→ Quoted passage:

◇ ◇ ◇ ◇ ◇

Being far from our family is never a best choice, but it’s sometimes better than staying closer to them and getting less thing for life.
That’s the reason why people prefer to live separately, earn money, earn knowledge, and they expect nothing, except, at the end, use both for the sake of the family they left behind.
That’s also the reason why I decided to leave home, stay this far, just dreaming that I will do something better after I complete my journey.
Leaving home is not easy, even harder if you are a girl, decide to leave and stay alone, far from family, far from their ‘protection’.
Technology indeed a best partner for every ‘aloner’ because we can keep connecting with our family, anytime.
I can talk to my mom every time.
I can chat with my brother all days.
I can do everything with them.
Less thing is, it lacks of presence.
It feels like, it’s here, but it’s far.
I have been away for such a long time.
I started living separately from my family when I entered my Junior High.
I started my first ‘real’ journey on 2009, and continue traveling since then.
The hardest part was 2011 when I decided to ‘make a living’ in other place.
Will have my own house, yet not replacing my ‘home’.
Being far, is never a real choice I ever wanted, if there were a better things there.
But I have to deal with the reality that, those better things are here, in the further place, in the place where I can’t see my home from.
Being far, is never easy.
I once came back, and realize that leaving feels harder than before.
It always feels that way.
Leaving is always hard.
It’s never getting easier when we thing we get used to it.
Being far, is even harder, because you know you will miss many things.

◇ ◇ ◇ ◇ ◇

→ Data section:
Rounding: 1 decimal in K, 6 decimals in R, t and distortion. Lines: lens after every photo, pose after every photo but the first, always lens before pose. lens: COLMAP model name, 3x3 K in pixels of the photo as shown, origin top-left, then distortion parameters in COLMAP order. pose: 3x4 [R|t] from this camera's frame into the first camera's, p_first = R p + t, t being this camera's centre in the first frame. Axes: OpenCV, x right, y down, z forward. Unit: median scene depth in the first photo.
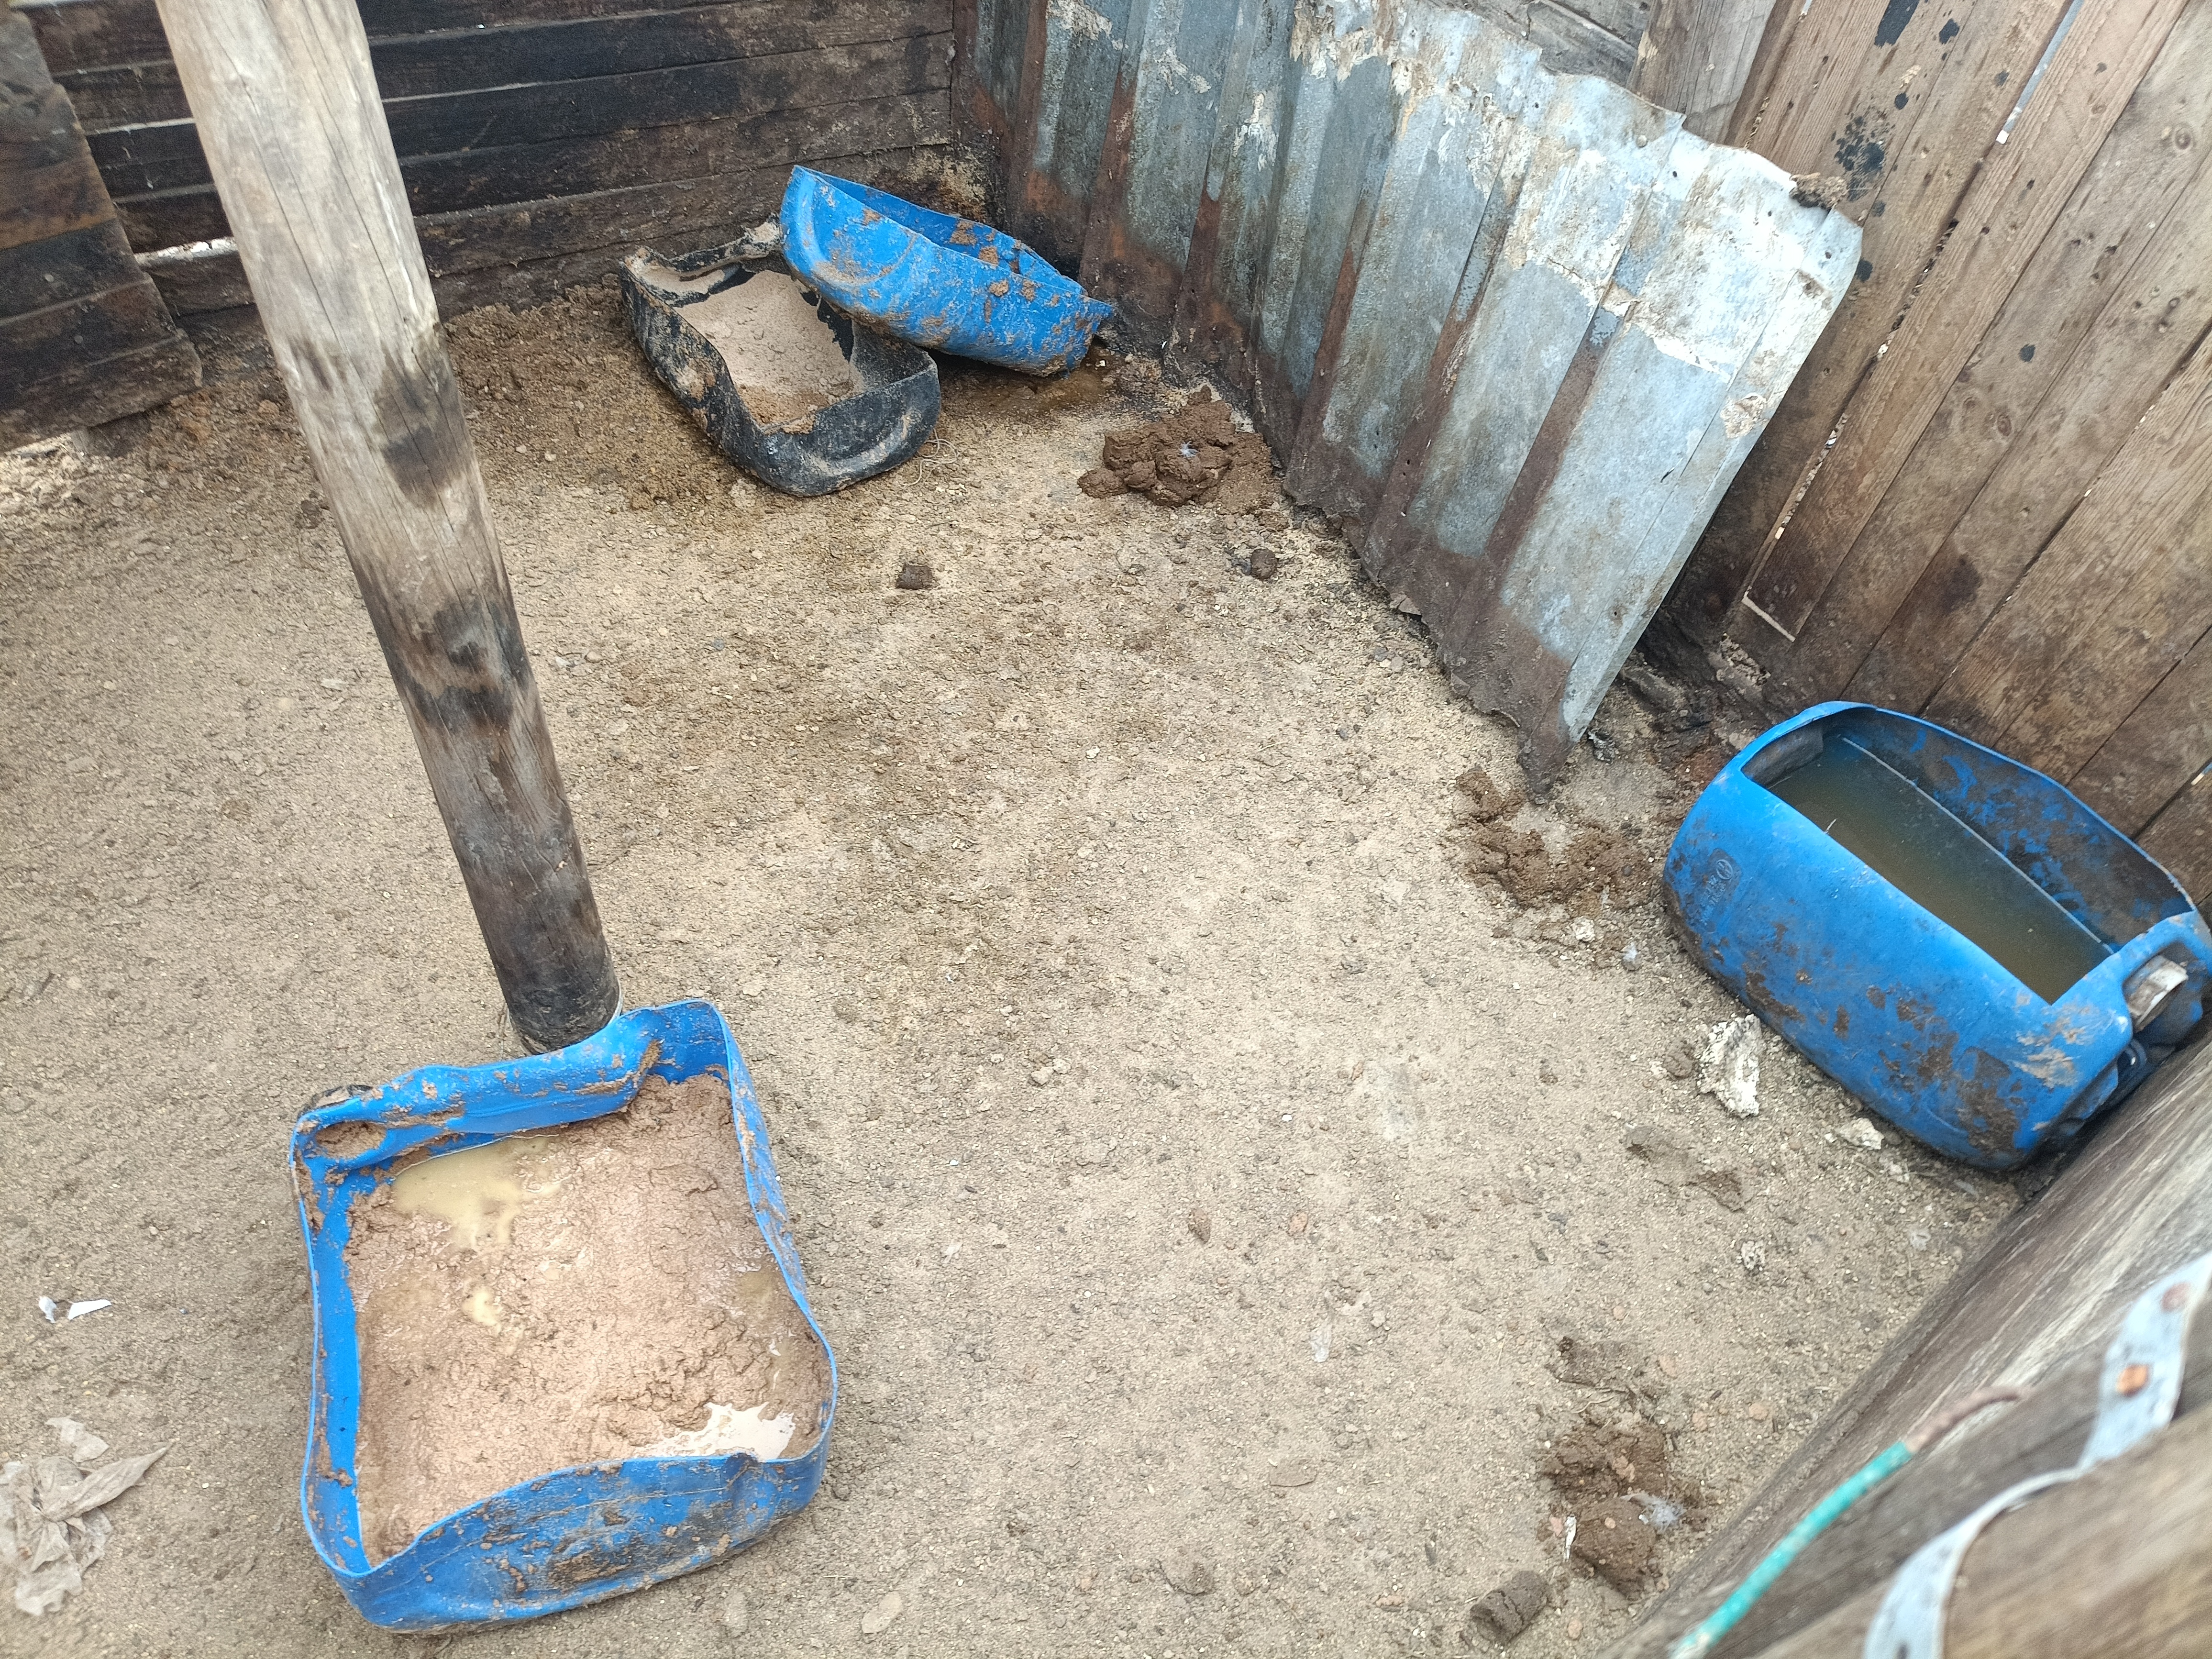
lens RADIAL K [[1617.2, 0, 1111.1], [0, 1617.2, 828.8], [0, 0, 1]] dist [0.040514, -0.033959]
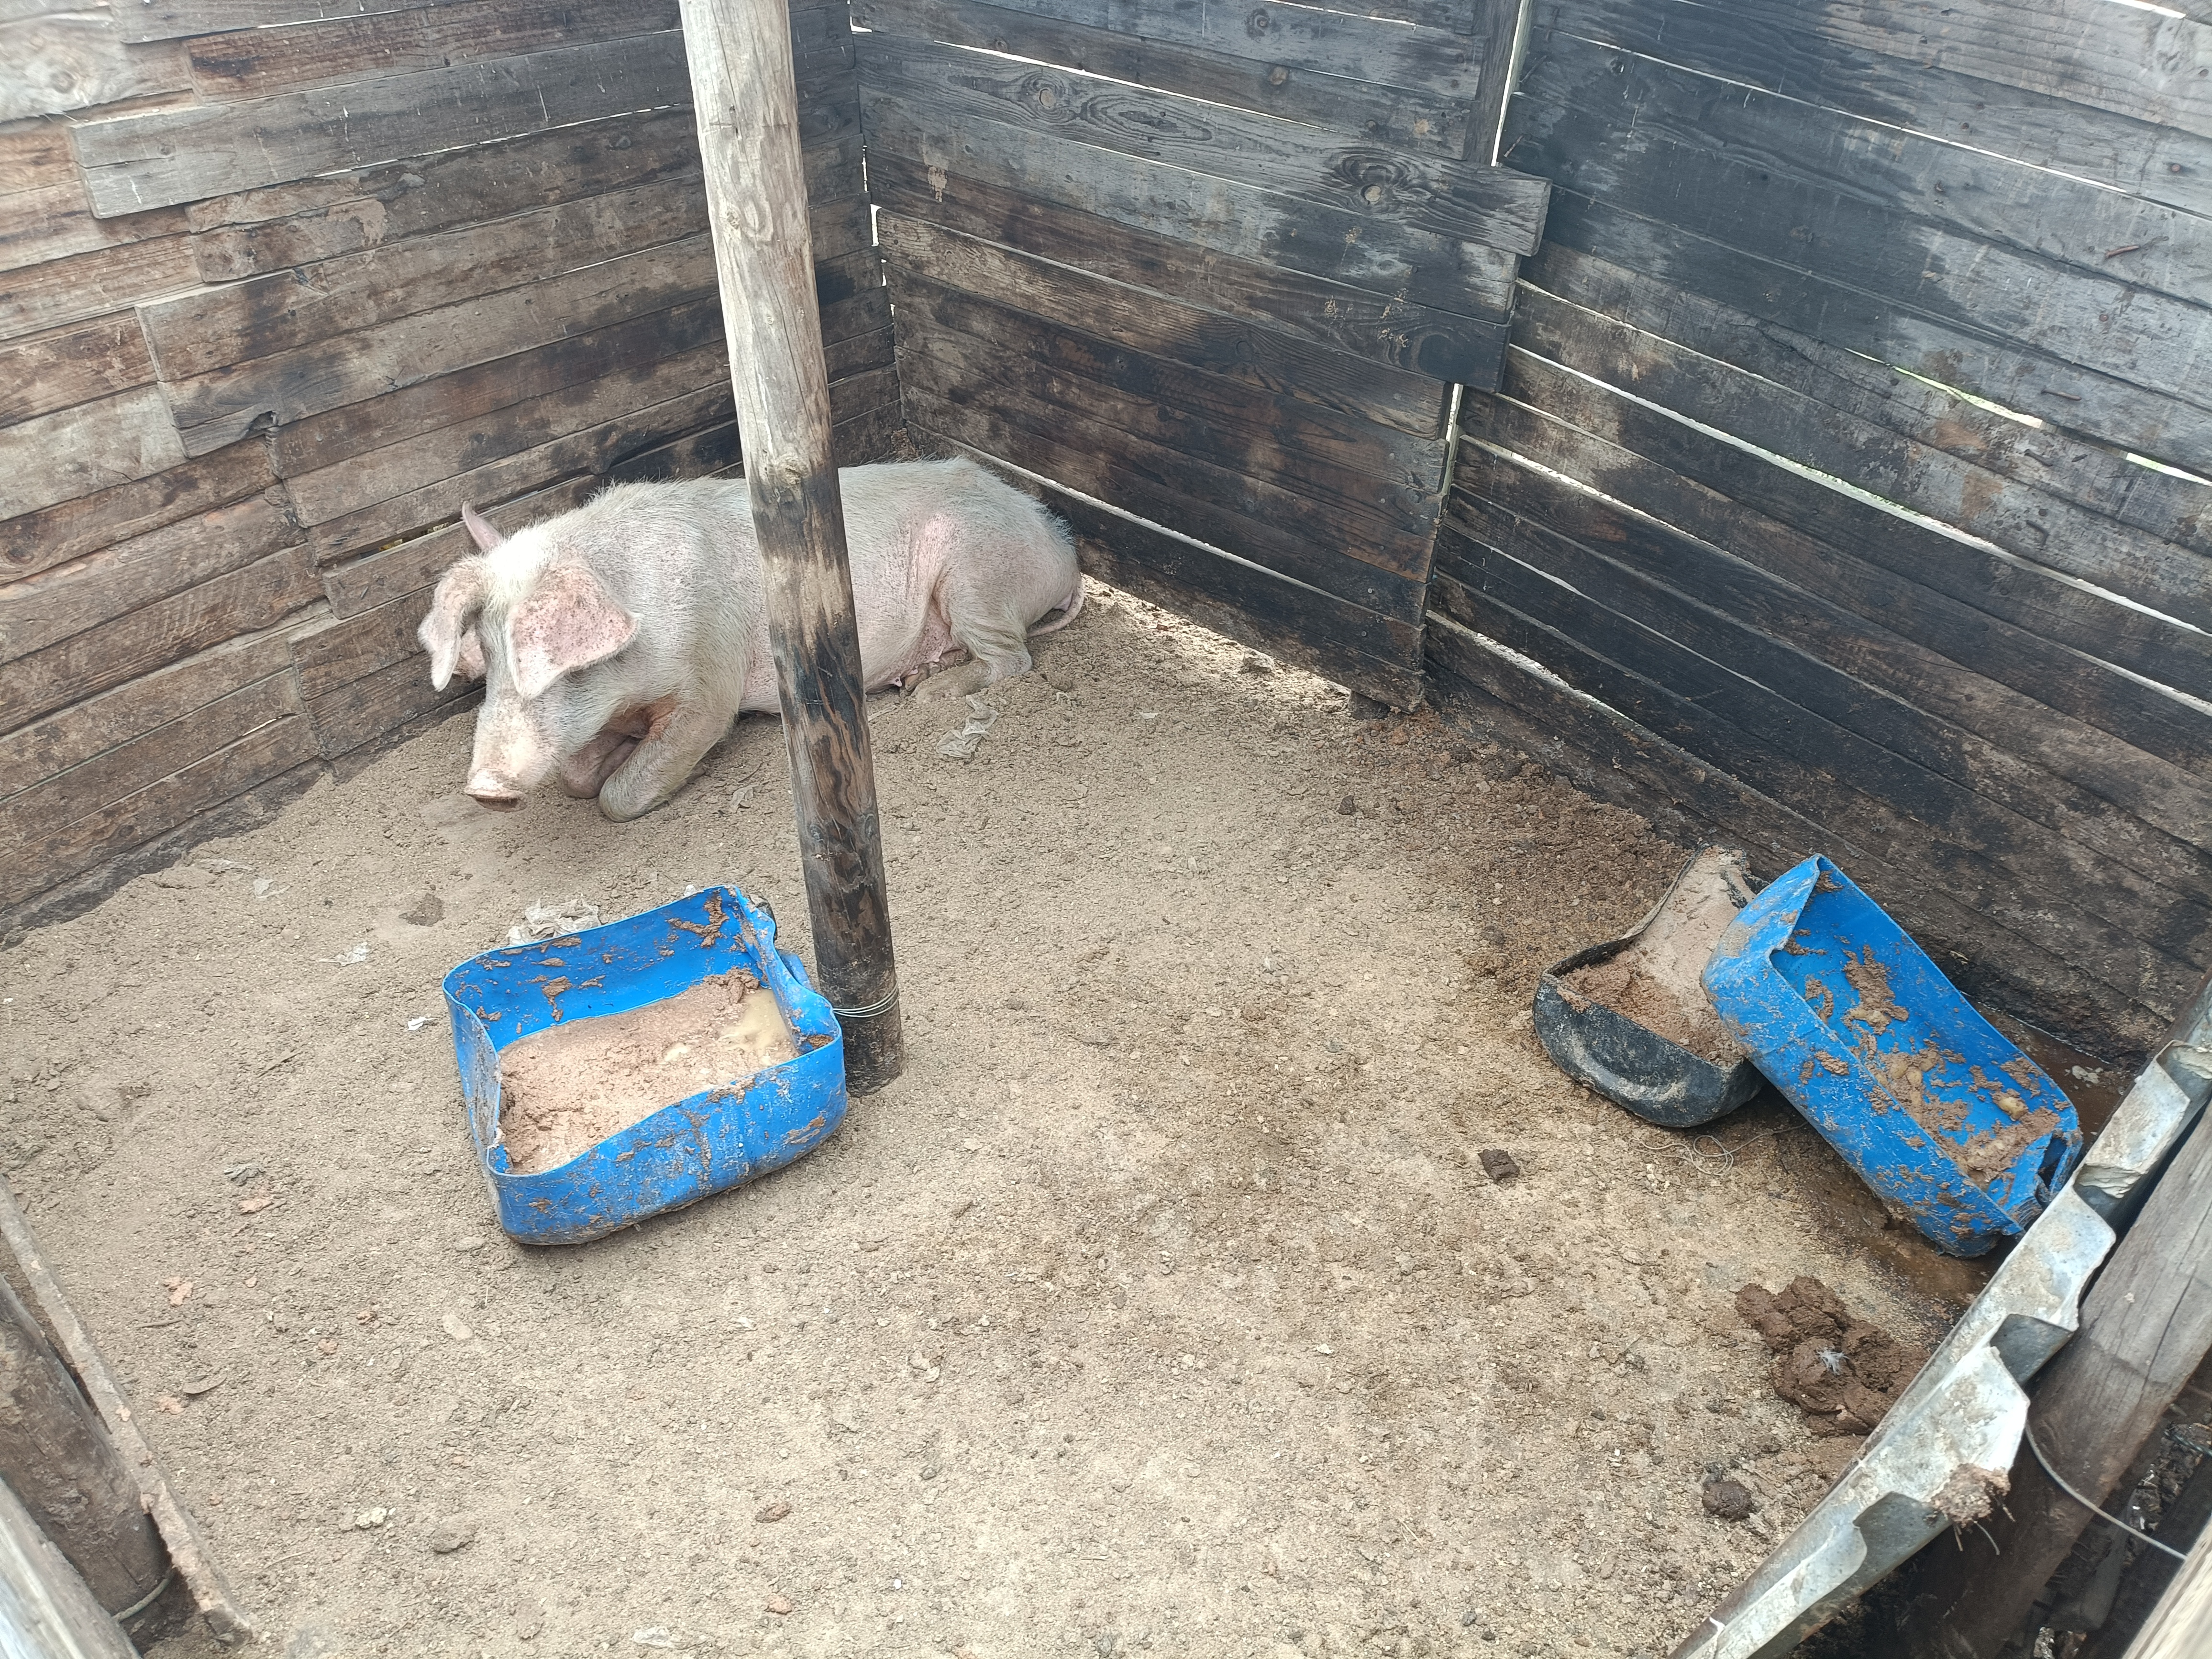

◇ ◇ ◇ ◇ ◇

→ Tasks to complete:
1. Retype the part of the essay on living far from family starting with "I started living" and going on through "harder than before.".
2. Put this sentence from the essay on living far from family into Spanish: "I have been away for such a long time."
3. Summarize the essay on living far from family in two sentences.
The material is separate from the essay on living far from family.

→ Responses by task:
1.
I started living separately from my family when I entered my Junior High.
I started my first ‘real’ journey on 2009, and continue traveling since then.
The hardest part was 2011 when I decided to ‘make a living’ in other place.
Will have my own house, yet not replacing my ‘home’.
Being far, is never a real choice I ever wanted, if there were a better things there.
But I have to deal with the reality that, those better things are here, in the further place, in the place where I can’t see my home from.
Being far, is never easy.
I once came back, and realize that leaving feels harder than before.

2. He estado lejos durante mucho tiempo.

3. The writer has lived apart from family since junior high and left home in search of better things that can only be found far away. Technology keeps the writer in constant contact with family but lacks real presence, and leaving stays hard every time and never gets easier.